6

I'm trying to get all tweets(count total tweet number) belong to hashtag. My function is here, how to I use maxID and sinceID for get all tweets. What is the instead of "count"? I dont'know.

if (maxid != null)
        {
            var searchResponse =
                await
                (from search in ctx.Search
                 where search.Type == SearchType.Search &&
                 search.Query == "#karne" &&
                 search.Count == Convert.ToInt32(count)
                 select search)
                 .SingleOrDefaultAsync();

            maxid = Convert.ToString(searchResponse.SearchMetaData.MaxID);

            foreach (var tweet in searchResponse.Statuses)
            {
                try
                {
                    ResultSearch.Add(new KeyValuePair<String, String>(tweet.ID.ToString(), tweet.Text));
                    tweetcount++;
                }
                catch {}
            }

            while (maxid != null && tweetcount < Convert.ToInt32(count))
            {
                maxid = Convert.ToString(searchResponse.SearchMetaData.MaxID);
                searchResponse =
                    await
                    (from search in ctx.Search
                     where search.Type == SearchType.Search &&
                     search.Query == "#karne" &&
                     search.Count == Convert.ToInt32(count) && 
                     search.MaxID == Convert.ToUInt64(maxid)
                     select search)
                     .SingleOrDefaultAsync();
                foreach (var tweet in searchResponse.Statuses)
                {
                    try
                    {
                        ResultSearch.Add(new KeyValuePair<String, String>(tweet.ID.ToString(), tweet.Text));
                        tweetcount++;
                    }
                    catch { }
                }
            }

        }
Batuhan Tozun
  • 487
  • 1
  • 5
  • 11

3 Answers3

10

Here's an example.

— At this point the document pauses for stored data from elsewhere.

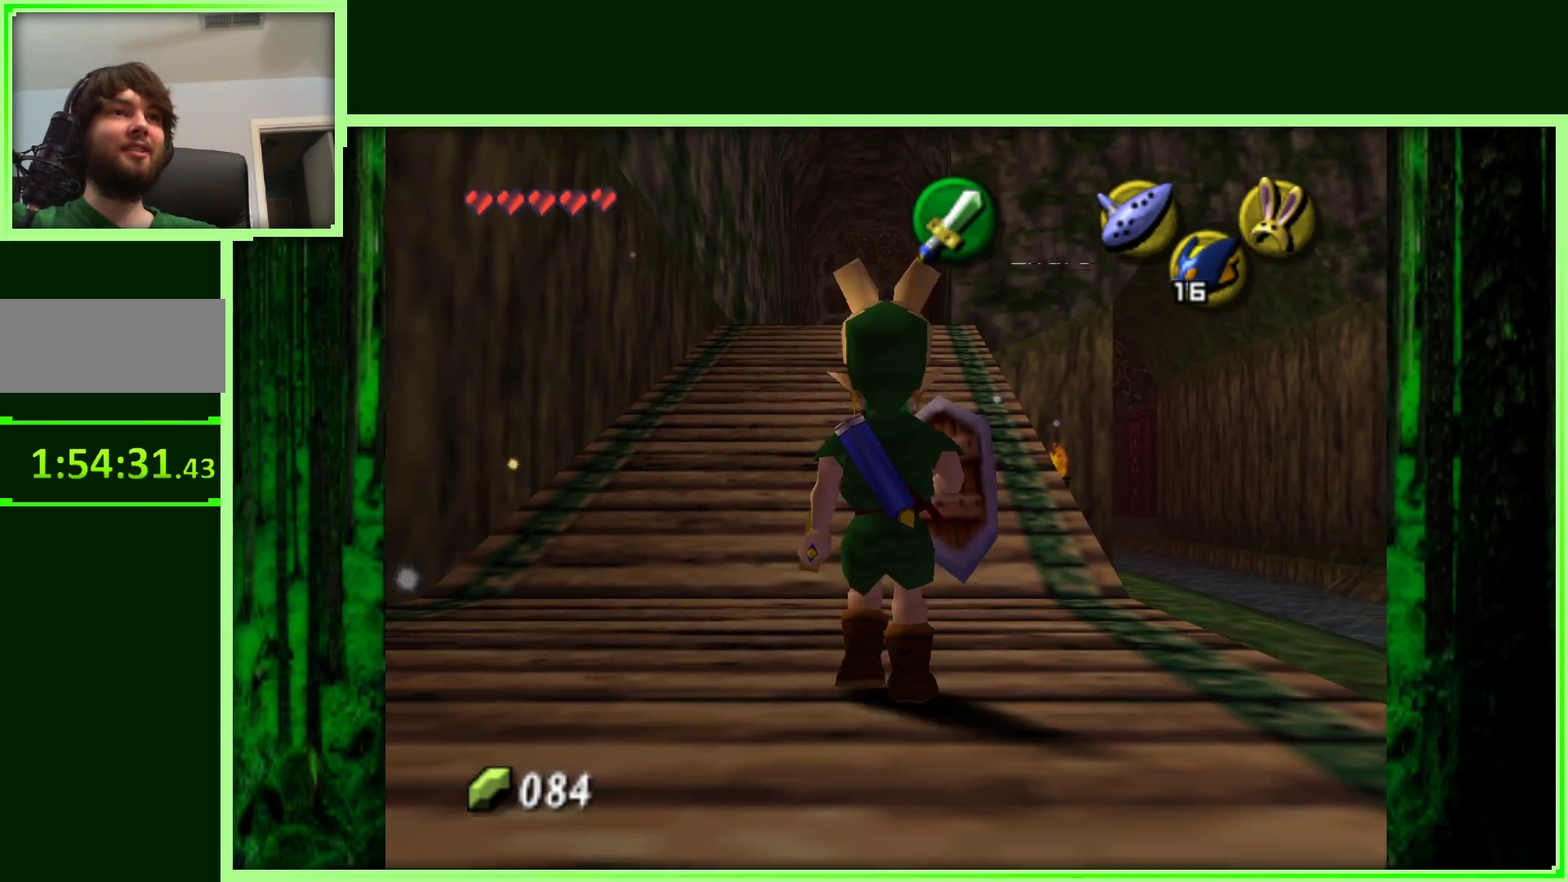
{"dt_ms": 500, "buttons": ["A"], "left_stick": "up", "events": [[317, "A", "down"]]}
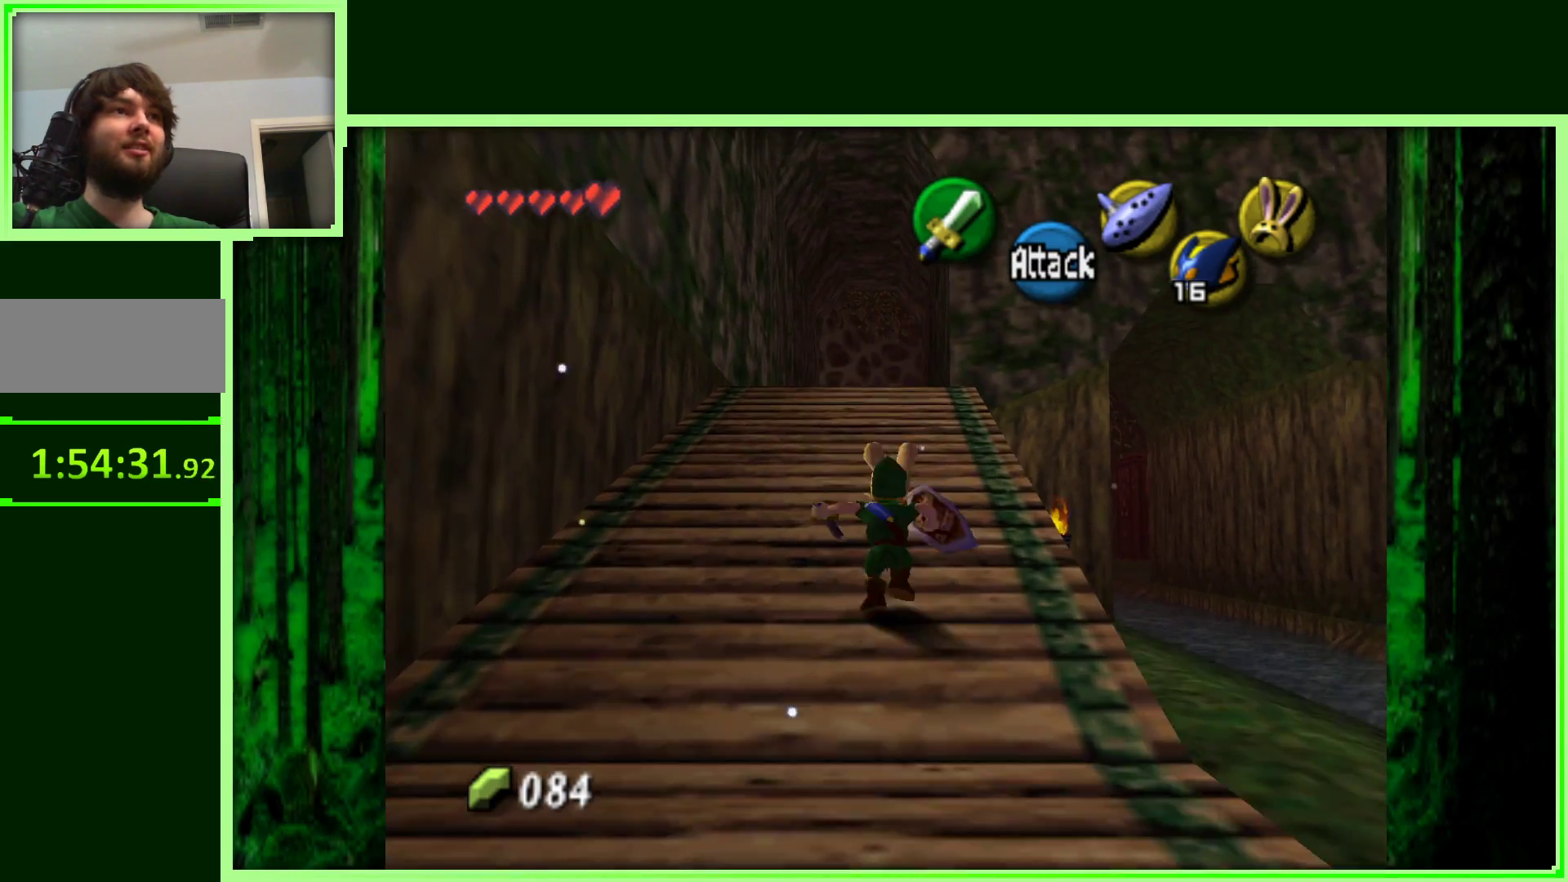
{"dt_ms": 500, "buttons": [], "left_stick": "up", "events": [[33, "A", "up"]]}
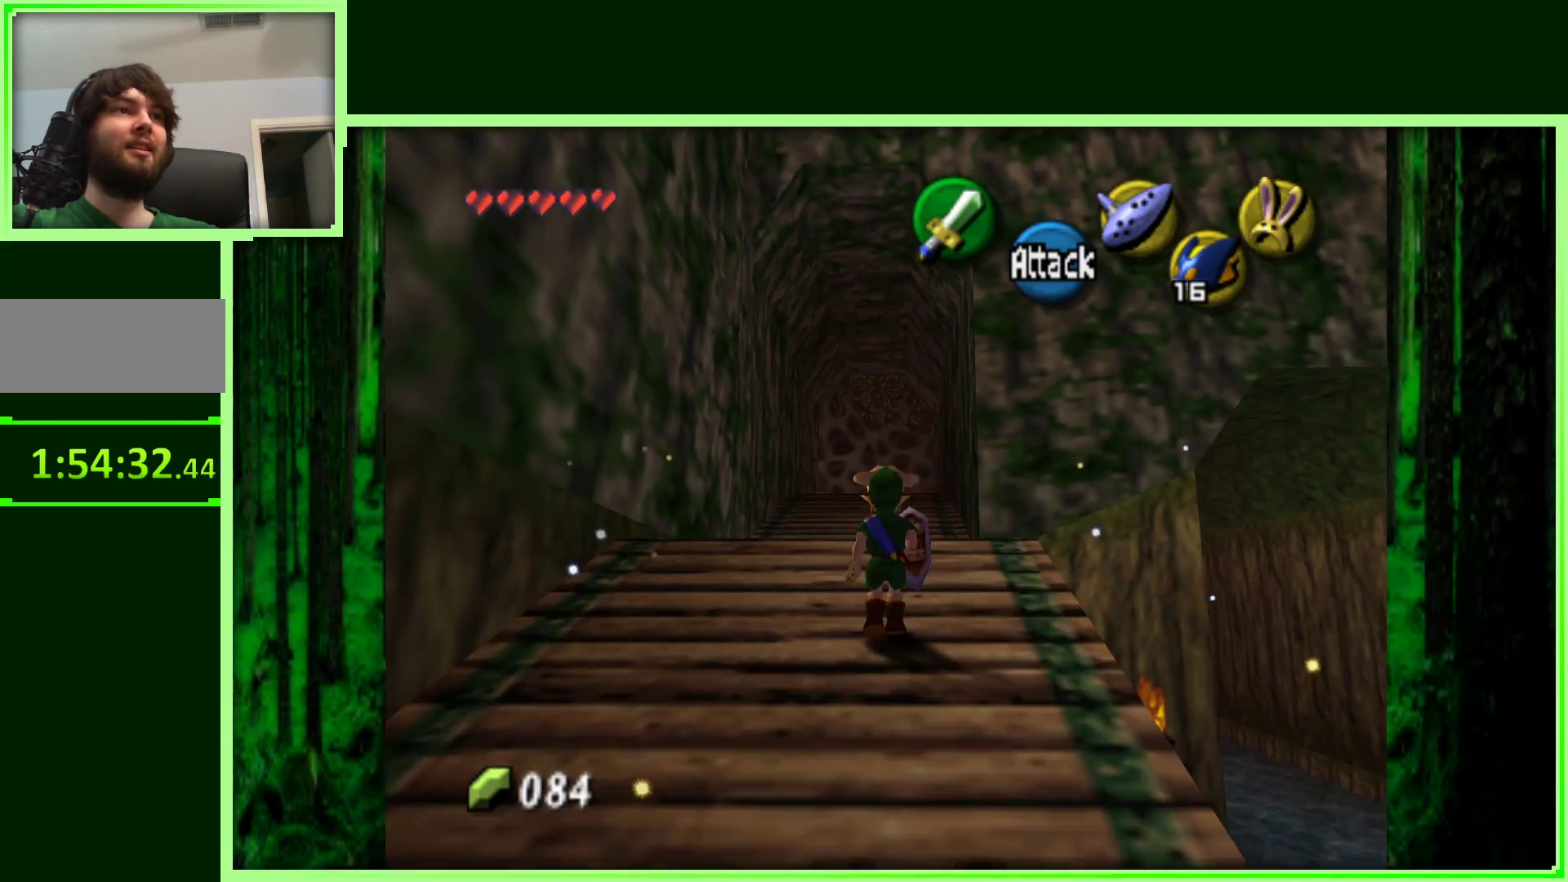
{"dt_ms": 500, "buttons": [], "left_stick": "up", "events": []}
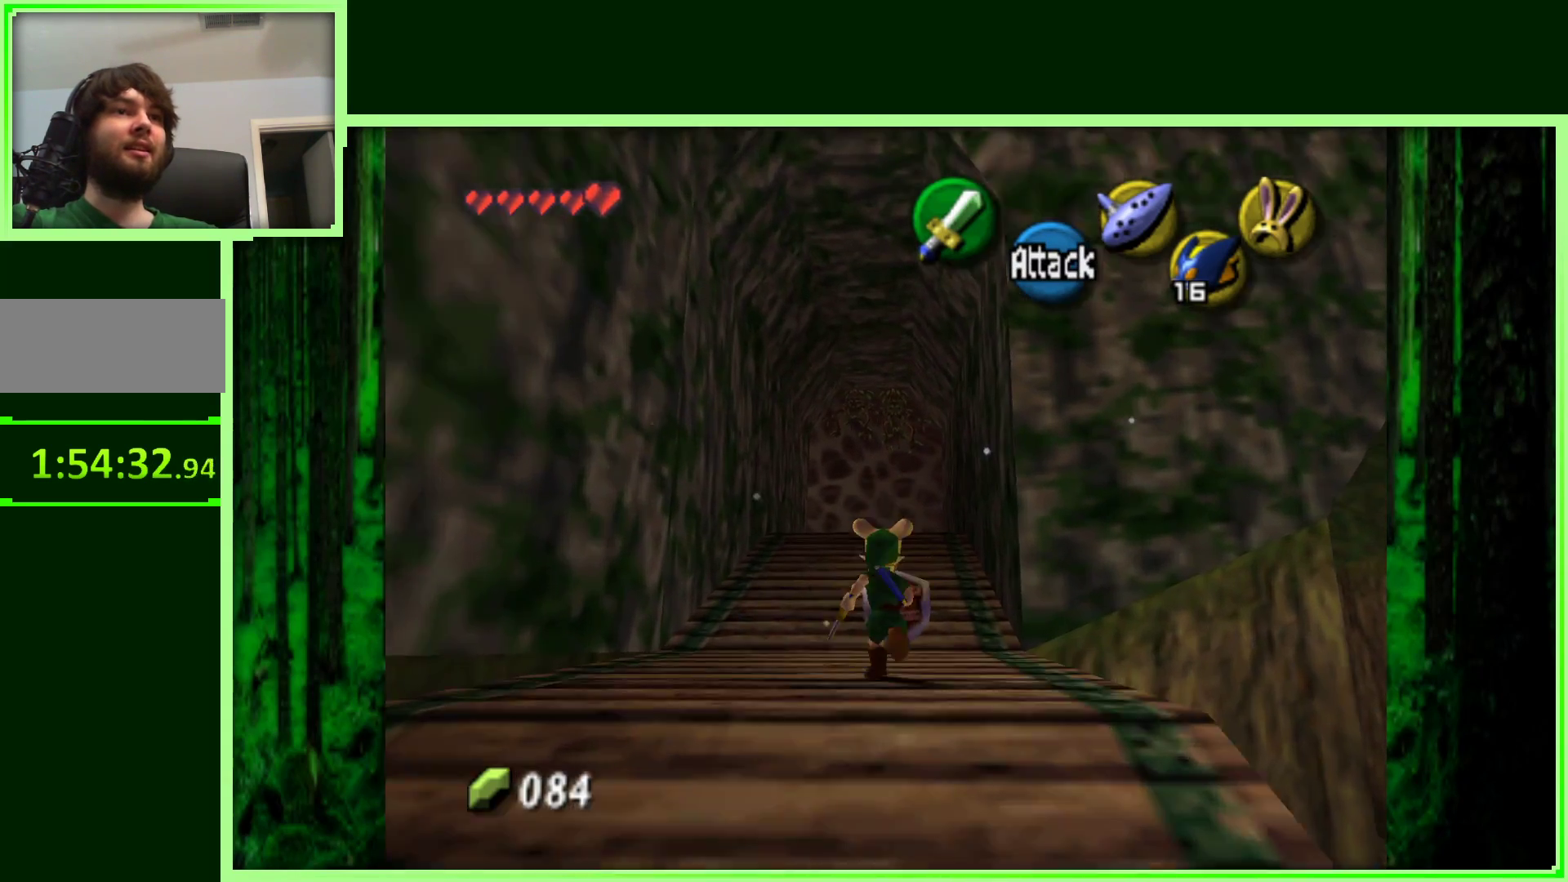
{"dt_ms": 500, "buttons": [], "left_stick": "up", "events": [[250, "A", "down"], [450, "A", "up"]]}
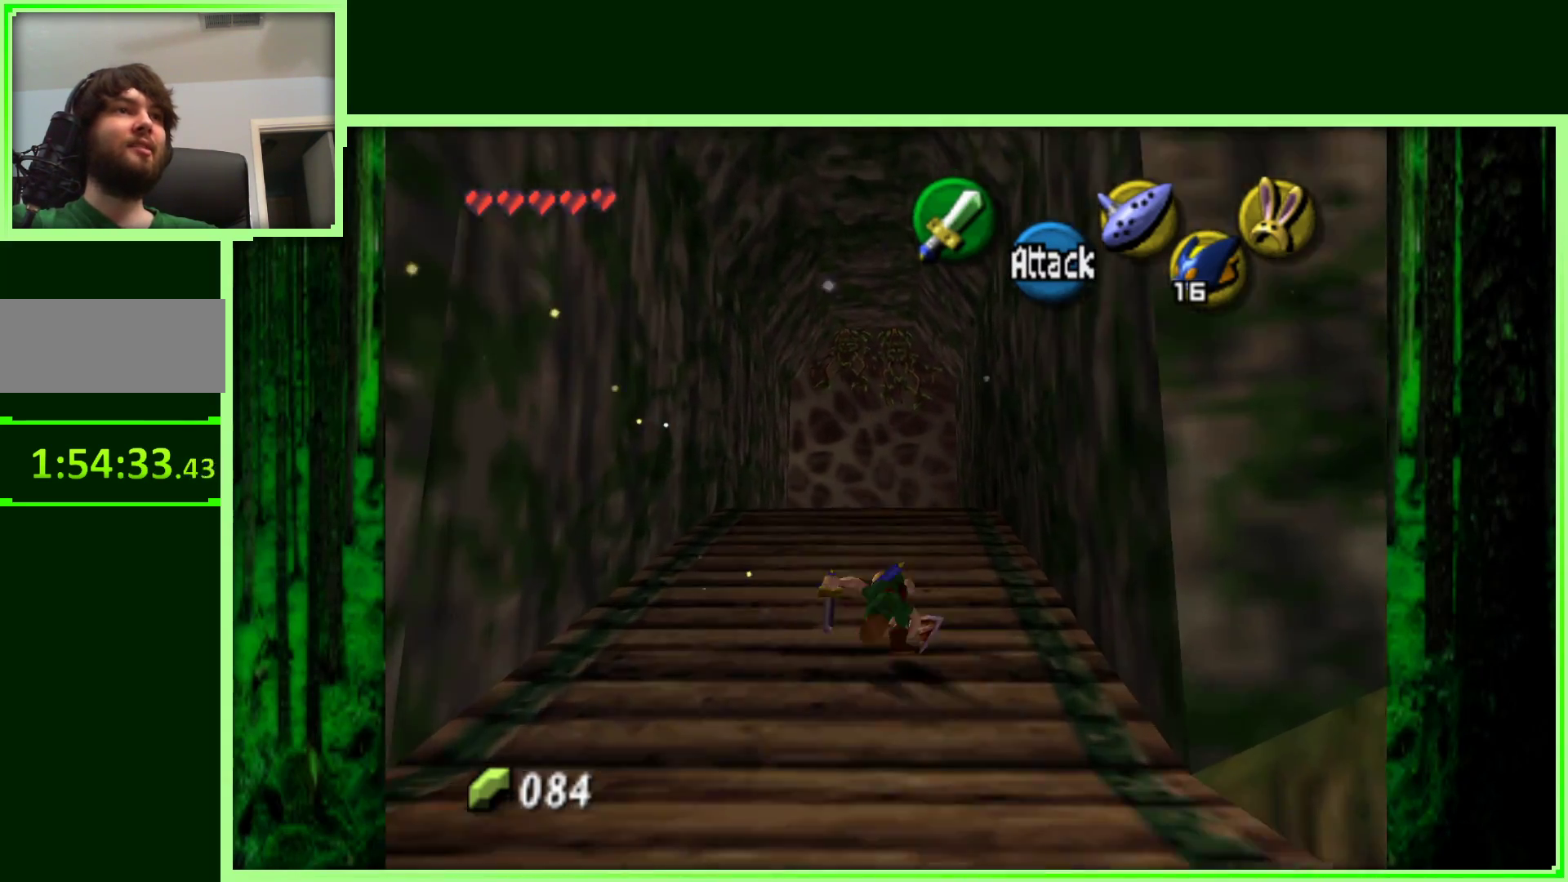
{"dt_ms": 500, "buttons": [], "left_stick": "up", "events": []}
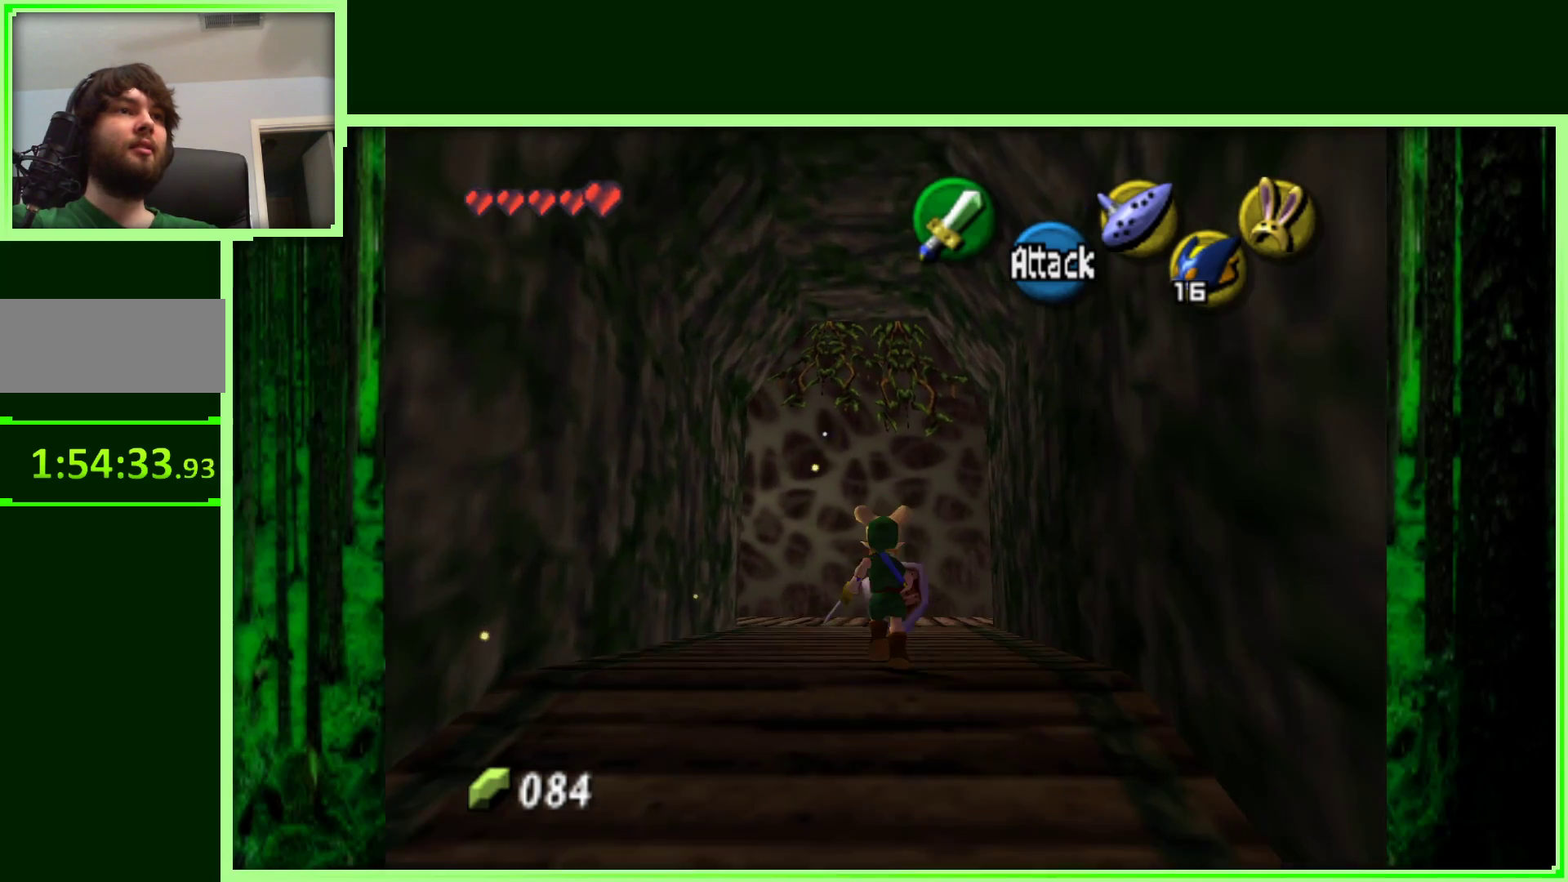
{"dt_ms": 500, "buttons": [], "left_stick": "up", "events": []}
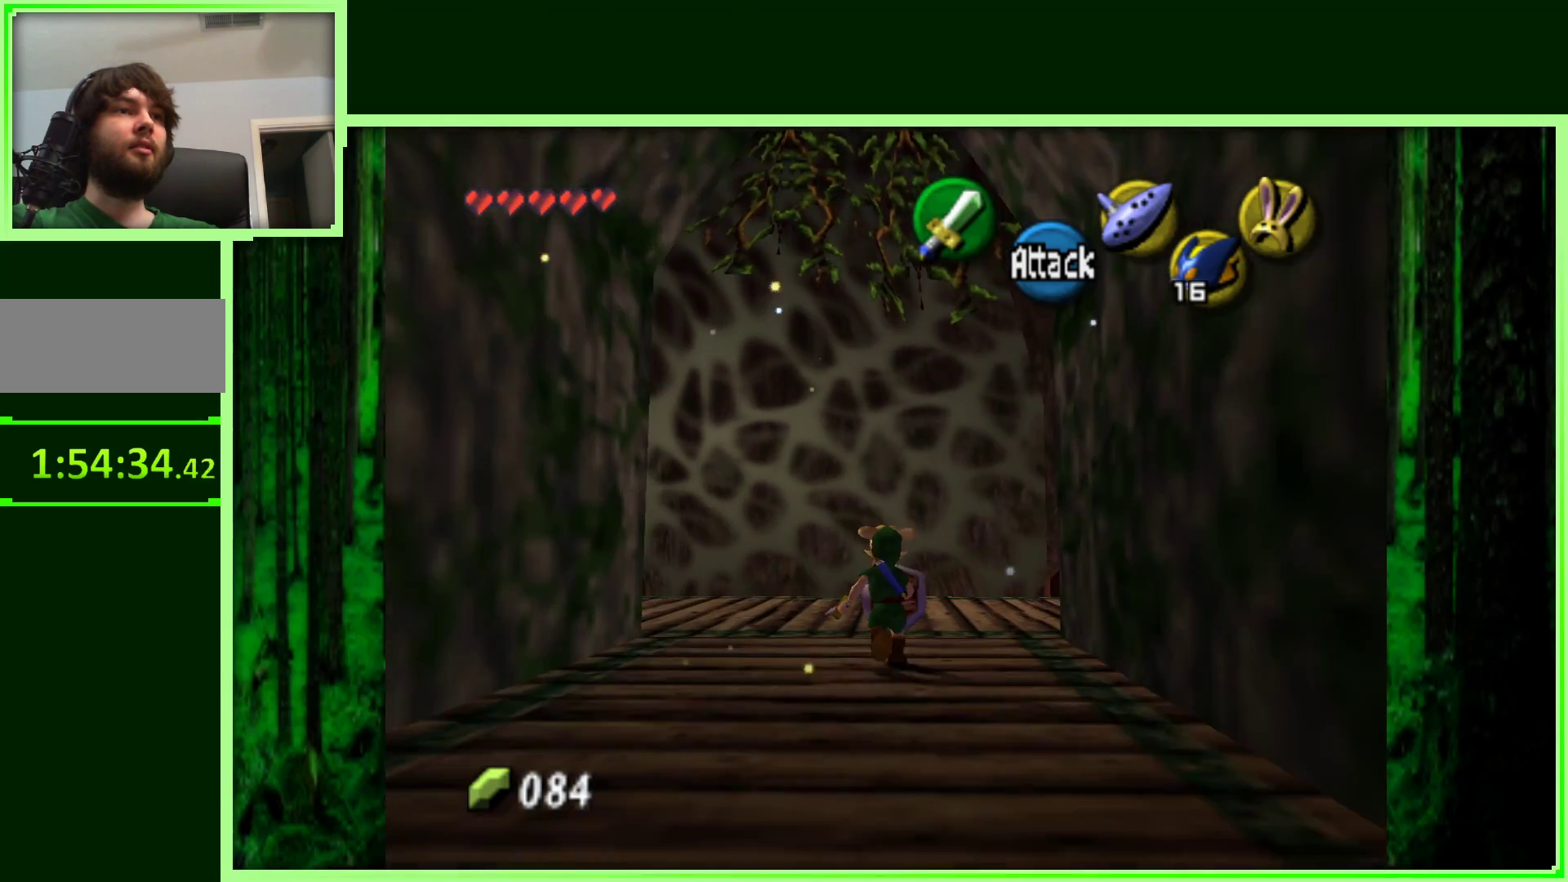
{"dt_ms": 500, "buttons": [], "left_stick": "right", "events": [[167, "left_stick", "center"], [417, "left_stick", "right"]]}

Remember that MaxID is for the current session and prevents re-reading tweets you've already processed in the current session. SinceID is the oldest tweet you've ever received for this search term and helps you avoid re-reading tweets that you've already processed for this search term during previous sessions. Essentially, you're creating a window where MaxID is the newest tweet to get next and SinceID is the oldest tweet that you don't want to read past. On the first session for a given search term, you would set SinceID to 1 because you don't have an oldest tweet yet. After the session, save SinceID so that you don't accidentally re-read tweets.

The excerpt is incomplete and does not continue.